La pluie tombait, nos espoirs tombaient, la mâchoire de ma mère tombait, mais nous nous ressaisîmes, à la manière de Jacob Marley.


Ce qui n'est pas tombé, de manière tout à fait inattendue, c'est mon père qui soudain émergea de la jardinerie en portant l'aquarium en courant sur le gravier humide. Hypnotisés, nous l'avons regardé, confus, s'approcher en titubant, et avons réalisé qu'il disait quelque chose à ma mère, laquelle avait baissé la vitre pour mieux entendre son bien-aimé qui vacillait vers elle, son pantalon en polyester menaçant de tomber à tout moment.


Finalement, ma mère l’entendit dire "coffre, ouvre le coffre", car elle nous répéta ces mots à voix basse, comme pour s'assurer qu'ils avaient un sens, avant de les répéter plus fort pour elle-même, avec une certaine urgence. Elle sauta alors du siège passager pour aller ouvrir le grand coffre de la voiture.


Mon frère et moi l'avons regardée se tenir là pendant que mon père s'approchait, avant d'entendre ce dernier clairement crier : "Entre, rentre", ce qu'elle fit après un rapide frémissement de compréhension, et en claquant la porte avec force.

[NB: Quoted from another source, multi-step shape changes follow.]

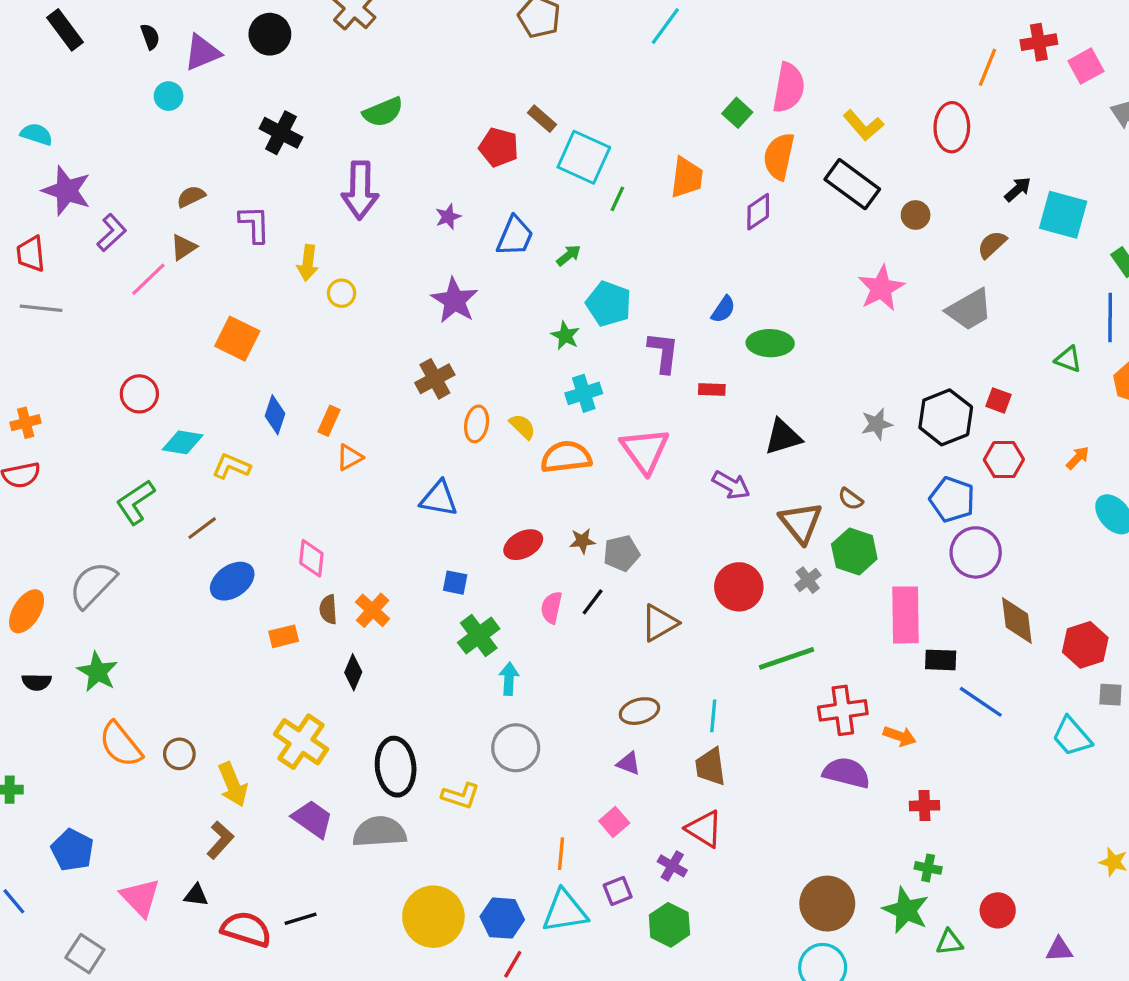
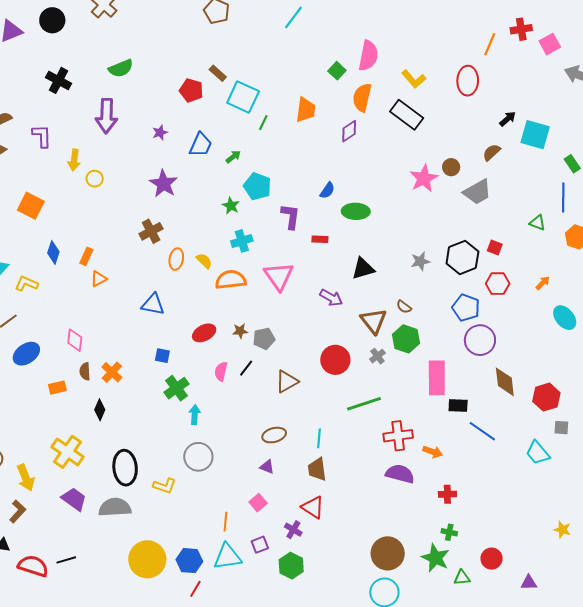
brown circle: (916, 215) -> (451, 167), moved

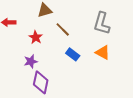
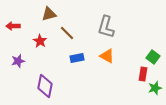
blue rectangle: (73, 54) -> (77, 58), turned -48
purple star: (31, 61) -> (18, 61), moved

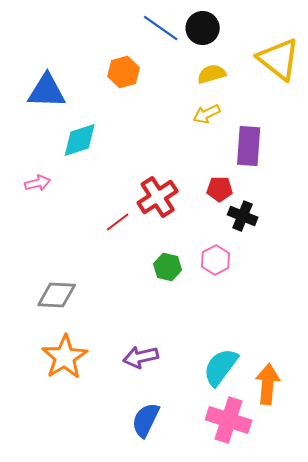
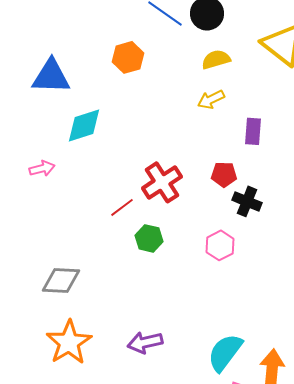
purple rectangle: (249, 146) -> (253, 131), size x0.7
green hexagon: (168, 267) -> (149, 238), moved

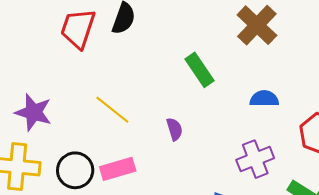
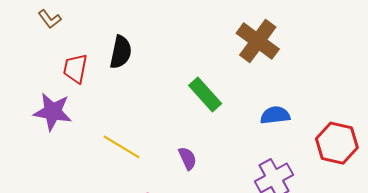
red trapezoid: (78, 28) -> (75, 69), size x0.7
purple star: (33, 112) -> (53, 112), moved

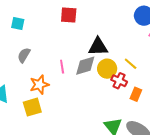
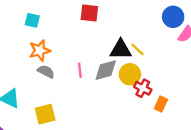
gray semicircle: (24, 55) -> (46, 72), moved, turned 84
yellow line: (131, 64) -> (138, 49), moved
orange star: (39, 85) -> (40, 51), moved

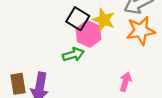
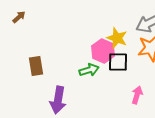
black square: (78, 19) -> (118, 62), moved, turned -30
brown rectangle: (18, 84) -> (36, 66), moved

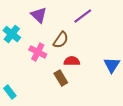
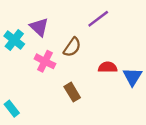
purple triangle: (39, 15) -> (39, 27), moved
red semicircle: (72, 61) -> (108, 67), moved

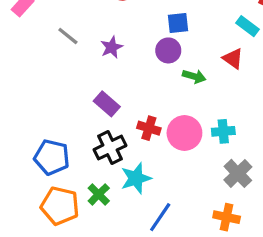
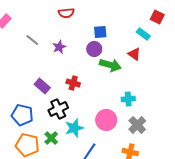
green arrow: (194, 76) -> (110, 65), size x1.5
purple rectangle: (107, 104) -> (42, 86), moved
red cross: (149, 128) -> (73, 83), moved
pink circle: (184, 133) -> (106, 120), moved

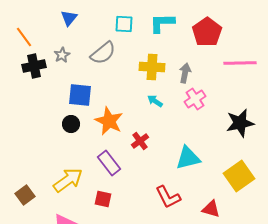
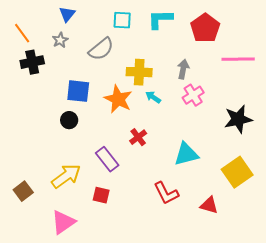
gray star: (62, 55) -> (60, 40), moved
yellow cross: (152, 67) -> (139, 72), moved
orange star: (109, 121) -> (118, 99), moved

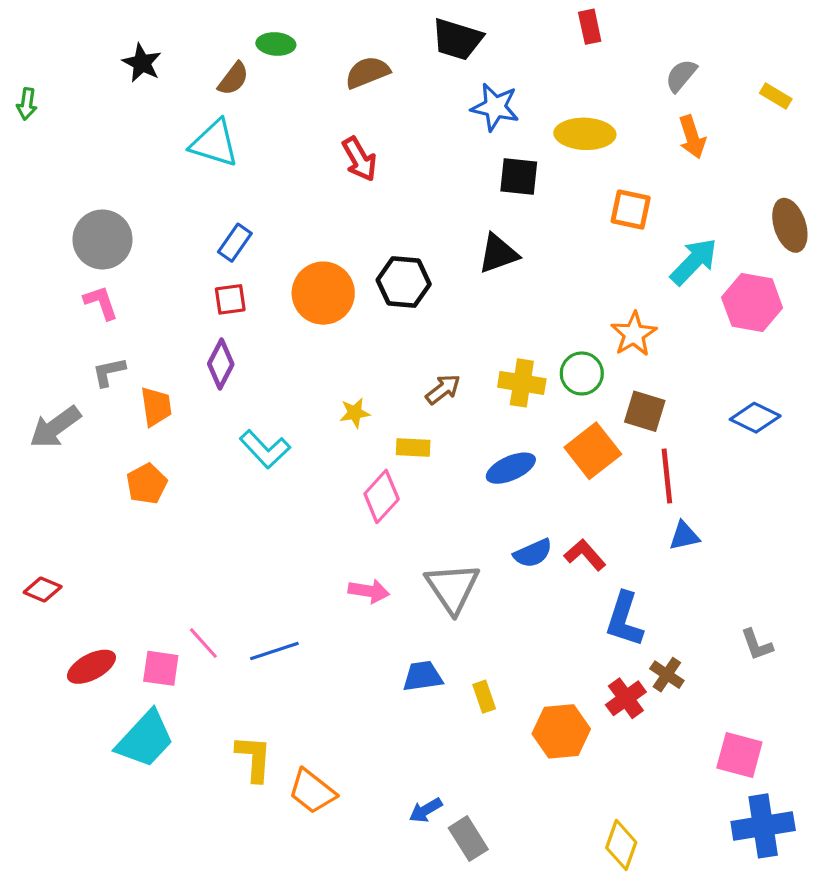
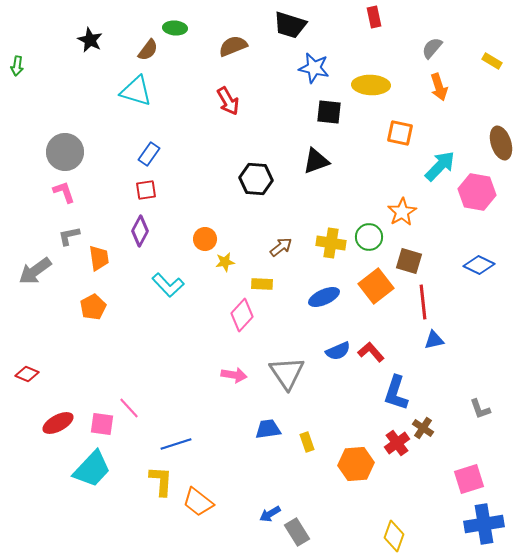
orange circle: (323, 293) -> (205, 239), moved, size x0.6
blue line: (274, 651) -> (176, 444), moved
pink square: (739, 755) -> (469, 479), turned -32

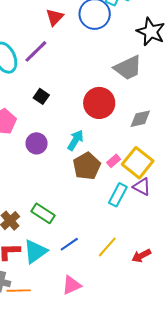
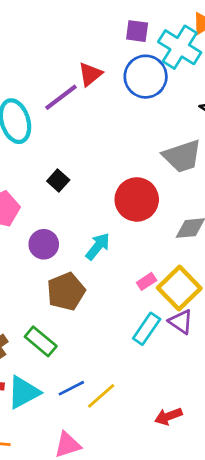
purple line: (36, 51) -> (61, 97), moved
brown pentagon: (87, 166) -> (66, 291), moved
yellow line: (107, 247) -> (101, 396), moved

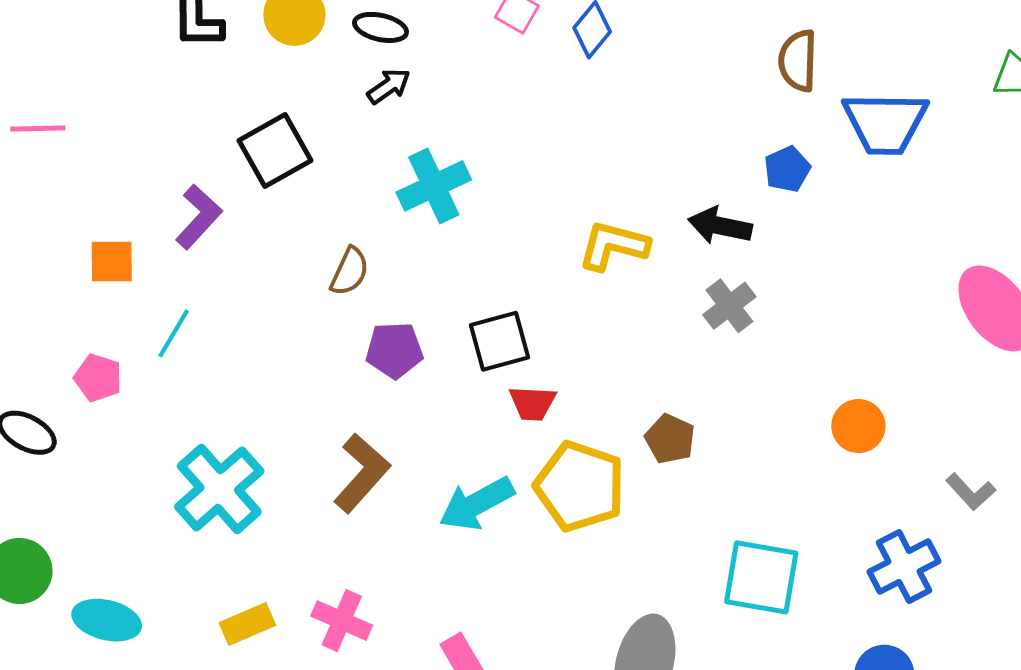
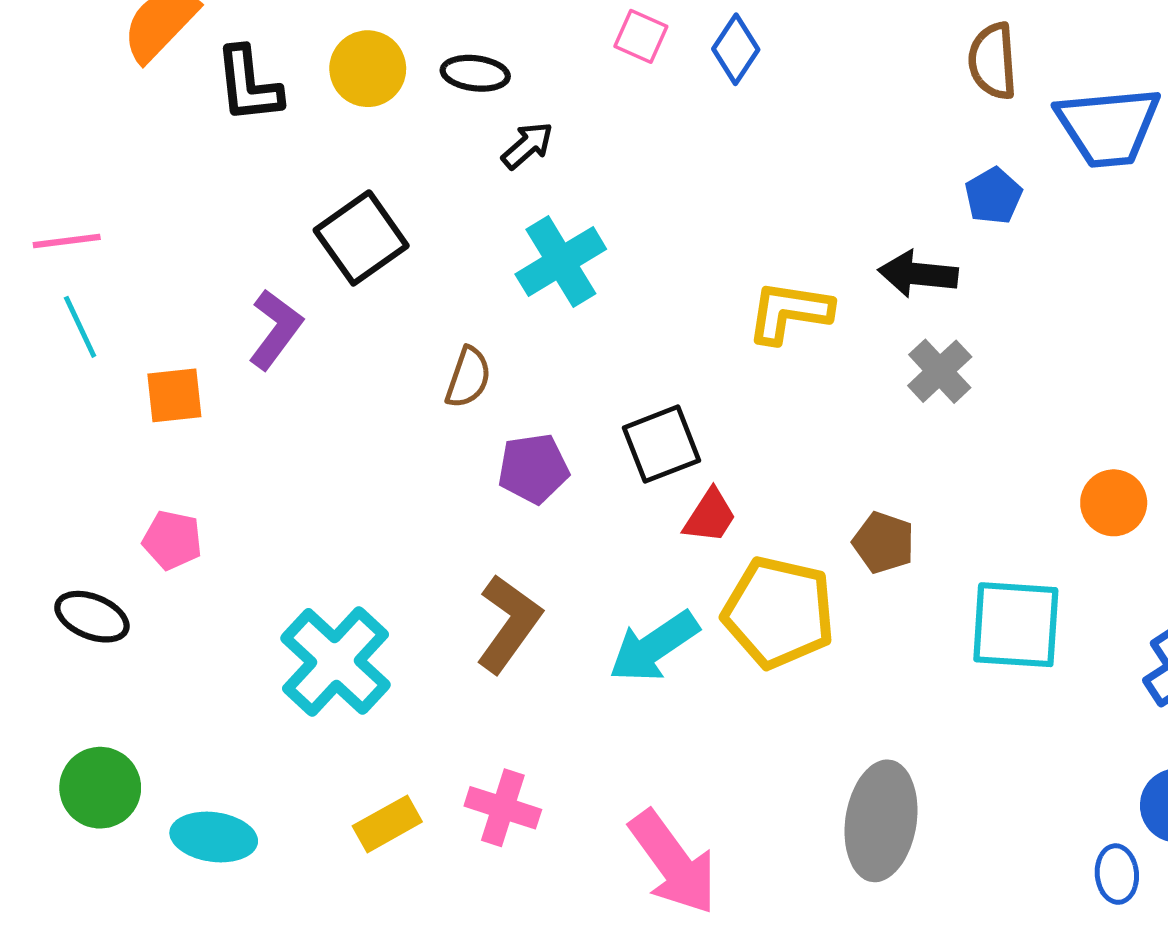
black arrow: (389, 86) -> (527, 145), moved
cyan line: (174, 333) -> (80, 327), moved, turned -50
red trapezoid: (533, 403) -> (710, 516), turned -54
cyan square: (761, 577) -> (1016, 625), moved

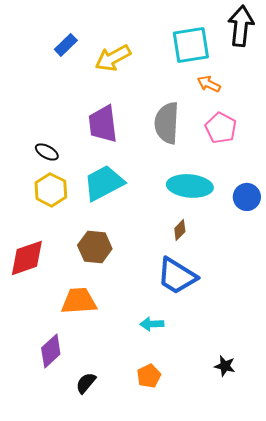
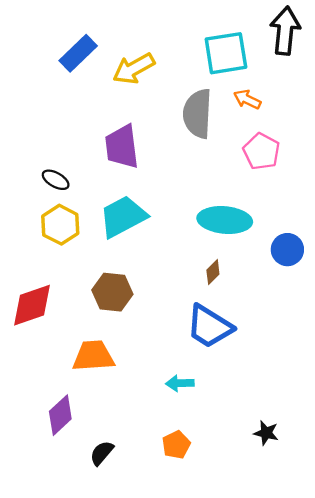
blue rectangle: (66, 45) -> (78, 53), size x1.4
gray semicircle: (167, 123) -> (198, 114), moved
blue circle: (247, 197) -> (287, 250), moved

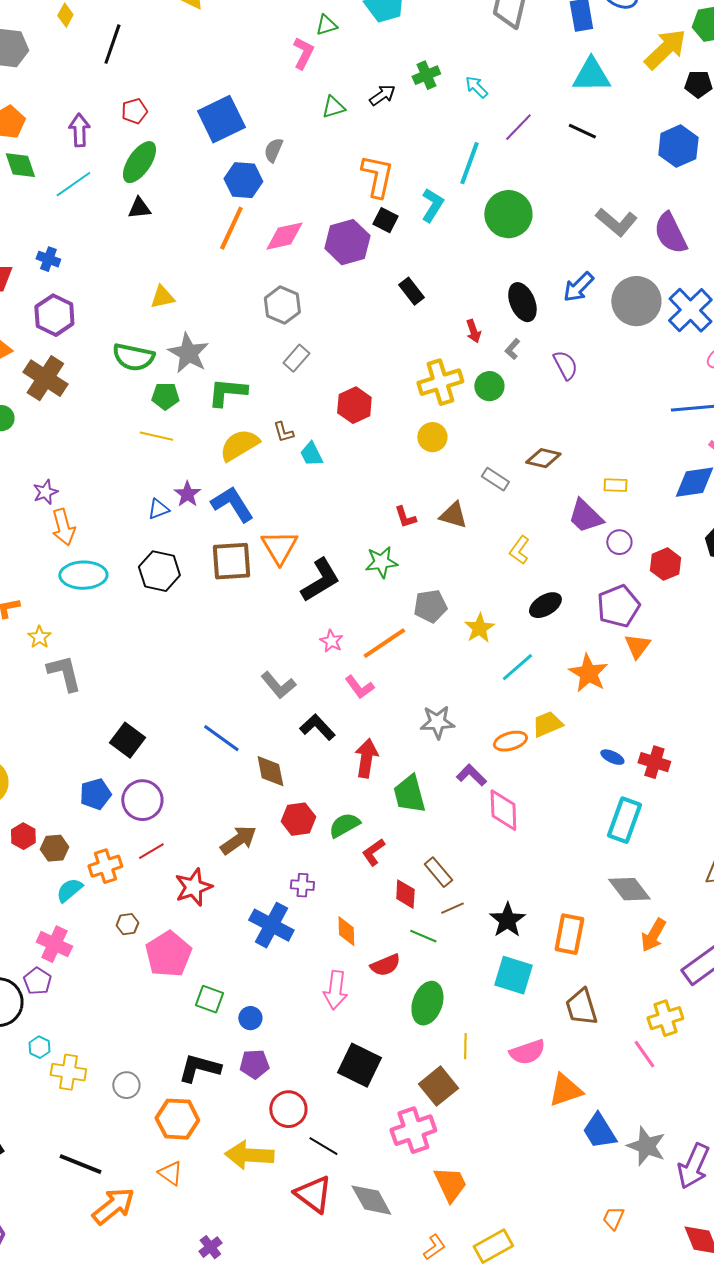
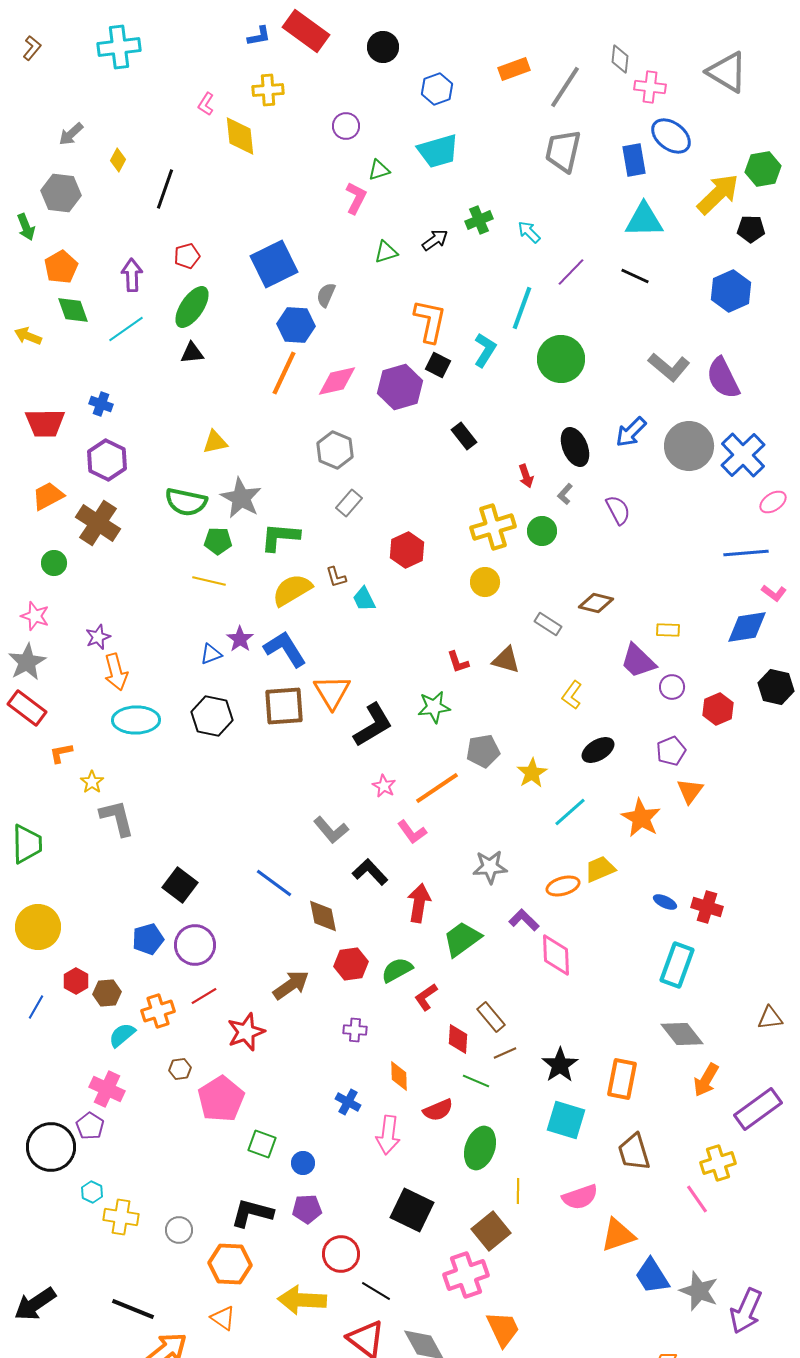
purple pentagon: (618, 606) -> (671, 751), size x0.7
green trapezoid: (409, 794) -> (462, 939), turned 69
blue cross: (271, 925) -> (348, 1102), moved, size x0.6

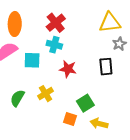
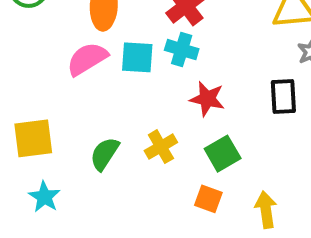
cyan square: (32, 60) -> (137, 57), moved
green square: (85, 103) -> (223, 154), moved
yellow arrow: (99, 123) -> (266, 210), turned 66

Je sentis le poids du lourd contenant entrer dans le coffre, je l'entendis se refermer, et je suivis les pas rapides de mon père sur le gravier, alors qu'il se frayait un chemin autour du véhicule et se glissait sur le siège du conducteur. Il démarra le moteur et passa la vitesse au même moment, presque comme un conducteur en fuite.


Ce qu'il était, bien sûr.


Après que l'engouement ait commencé à s'estomper en Grande-Bretagne, ce sont les aquariophiles allemands qui ont volé la vedette et ont relevé le défi de développer ce hobby, avec des livres comme Der See im Glase (1856), ou Le lac dans un verre, qui a entraîné la création des premières organisations et sociétés d'aquariophilie dans le monde.


À leur tour, les États-Unis ont volé l'origine de l'aquarium, dans un numéro de 1858 de la North American Review, en prétendant qu'un certain William Stimson possédait le premier aquarium fonctionnel, ce qui n'était évidemment pas le cas.


Jusqu'à ce jour, je n'avais jamais fait l'expérience d'une conduite dans une voiture vraiment rapide, et je suppose que la vitesse de pointe d'une Chrysler en 1978 n'était pas exactement une vitesse de croisière, mais nous avons certainement roulé très vite, ignorant des choses comme les panneaux de signalisation et les piétons, jusqu'à ce que mon père prononce les seuls mots qu'il a prononcés sur le chemin du retour.


Nous sommes hors de danger", finit-il par dire, et "ils étaient trop lents, je ne pouvais plus attendre".


Mon frère, encore trop jeune et odieux pour comprendre ce qui s'était passé, ma mère, trop abasourdie pour réfléchir au crime impulsif de mon père, et moi, trop mature pour ne pas réaliser que ce n'était pas normal, sommes restés assis en silence.


La voiture continuait de tourner. La pluie tombait toujours. l’aquarium vacillait à l'arrière.


Et le poisson combattant siamois planifiait son attaque fatale sur tous les autres poissons qu'il pouvait voir à travers son petit récipient en plastique rond et temporaire.